▶ _What the exercise asks_
Extract every record, exactly as written, and ignore the pictures.

[Collected data]
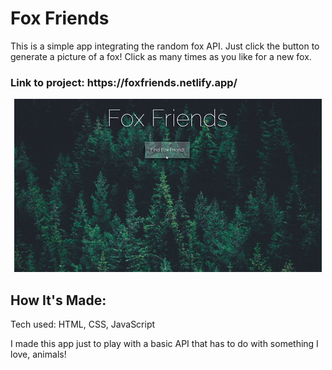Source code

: <h1>Fox Friends</h1>
<p>This is a simple app integrating the random fox API.  Just click the button to generate a picture of a fox!  Click as many times as you like for a new fox.</p>

<h3>Link to project: https://foxfriends.netlify.app/</h3>

<p align="center">
<img src="https://github.com/swionTech/foxfriends/blob/main/images/foxfriends.gif?raw=true" alt="image of Fox Friends app">
</p>

<h2>How It's Made:</h2>
<span>Tech used: HTML, CSS, JavaScript</span>

<p>I made this app just to play with a basic API that has to do with something I love, animals!</p>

▶ _Problem solution_
Source code

: <h1>Fox Friends</h1>
<p>This is a simple app integrating the random fox API.  Just click the button to generate a picture of a fox!  Click as many times as you like for a new fox.</p>

<h3>Link to project: https://foxfriends.netlify.app/</h3>

<p align="center">
<img src="https://github.com/swionTech/foxfriends/blob/main/images/foxfriends.gif?raw=true" alt="image of Fox Friends app">
</p>

<h2>How It's Made:</h2>
<span>Tech used: HTML, CSS, JavaScript</span>

<p>I made this app just to play with a basic API that has to do with something I love, animals!</p>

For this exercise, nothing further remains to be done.